- _Task instructions_
From the line containing "right eye: (219, 149)" down to the line containing "left shoulder: (302, 382)" in the records below, reproduce every line exactly, ends included, and omit all others.

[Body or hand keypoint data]
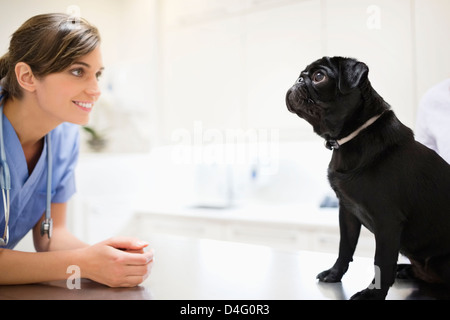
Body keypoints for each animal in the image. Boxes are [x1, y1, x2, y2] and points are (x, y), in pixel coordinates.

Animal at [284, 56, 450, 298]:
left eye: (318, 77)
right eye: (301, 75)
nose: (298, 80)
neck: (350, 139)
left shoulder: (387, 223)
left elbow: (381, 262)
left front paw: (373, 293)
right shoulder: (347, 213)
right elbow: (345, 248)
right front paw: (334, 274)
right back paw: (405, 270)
==
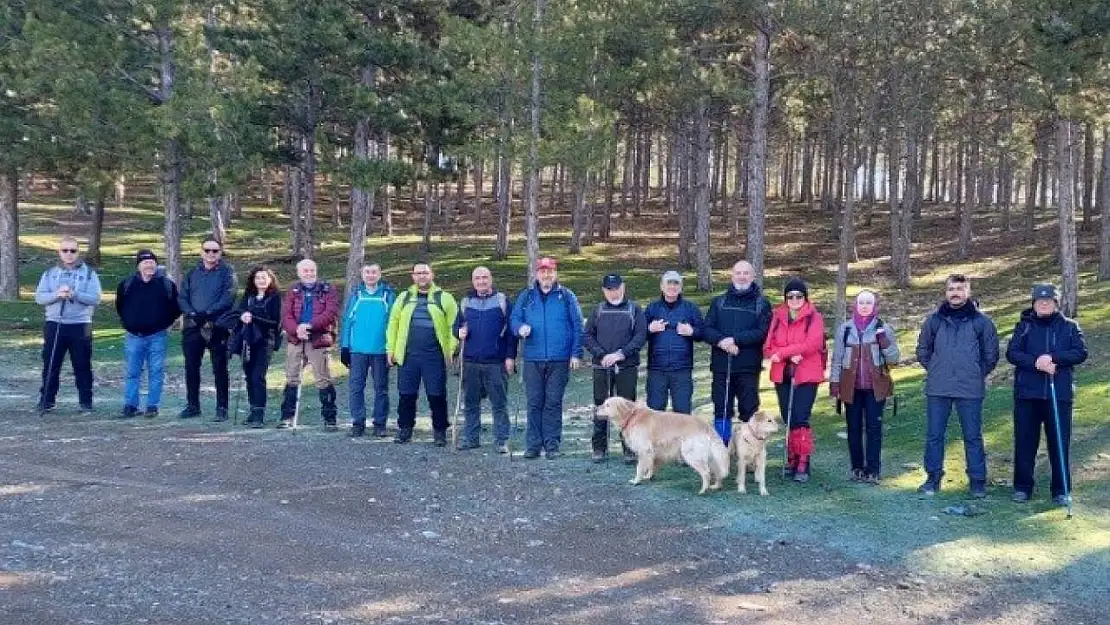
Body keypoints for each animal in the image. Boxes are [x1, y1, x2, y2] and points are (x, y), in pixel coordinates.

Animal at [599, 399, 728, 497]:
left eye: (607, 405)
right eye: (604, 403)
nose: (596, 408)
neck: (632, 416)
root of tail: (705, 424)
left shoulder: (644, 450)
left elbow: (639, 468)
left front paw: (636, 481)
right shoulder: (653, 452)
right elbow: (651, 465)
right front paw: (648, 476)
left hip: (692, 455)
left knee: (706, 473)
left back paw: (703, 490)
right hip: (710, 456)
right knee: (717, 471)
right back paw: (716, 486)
--
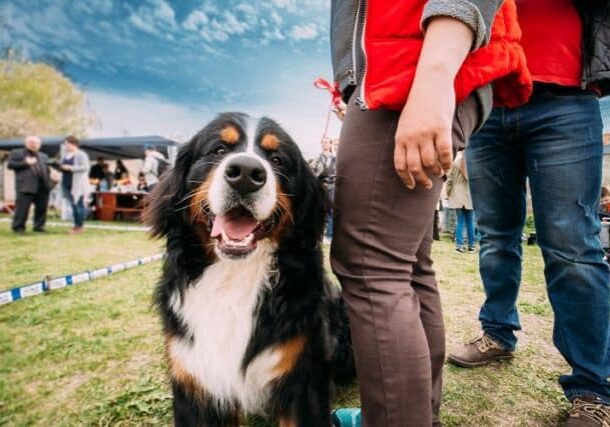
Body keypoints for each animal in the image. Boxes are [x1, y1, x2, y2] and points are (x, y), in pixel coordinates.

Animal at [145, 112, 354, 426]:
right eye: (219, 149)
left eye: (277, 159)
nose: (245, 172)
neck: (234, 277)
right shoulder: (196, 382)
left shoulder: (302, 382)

- _Reply to the task_
right eye: (219, 149)
left eye: (277, 159)
nose: (245, 172)
neck: (234, 277)
right shoulder: (196, 382)
left shoulder: (302, 382)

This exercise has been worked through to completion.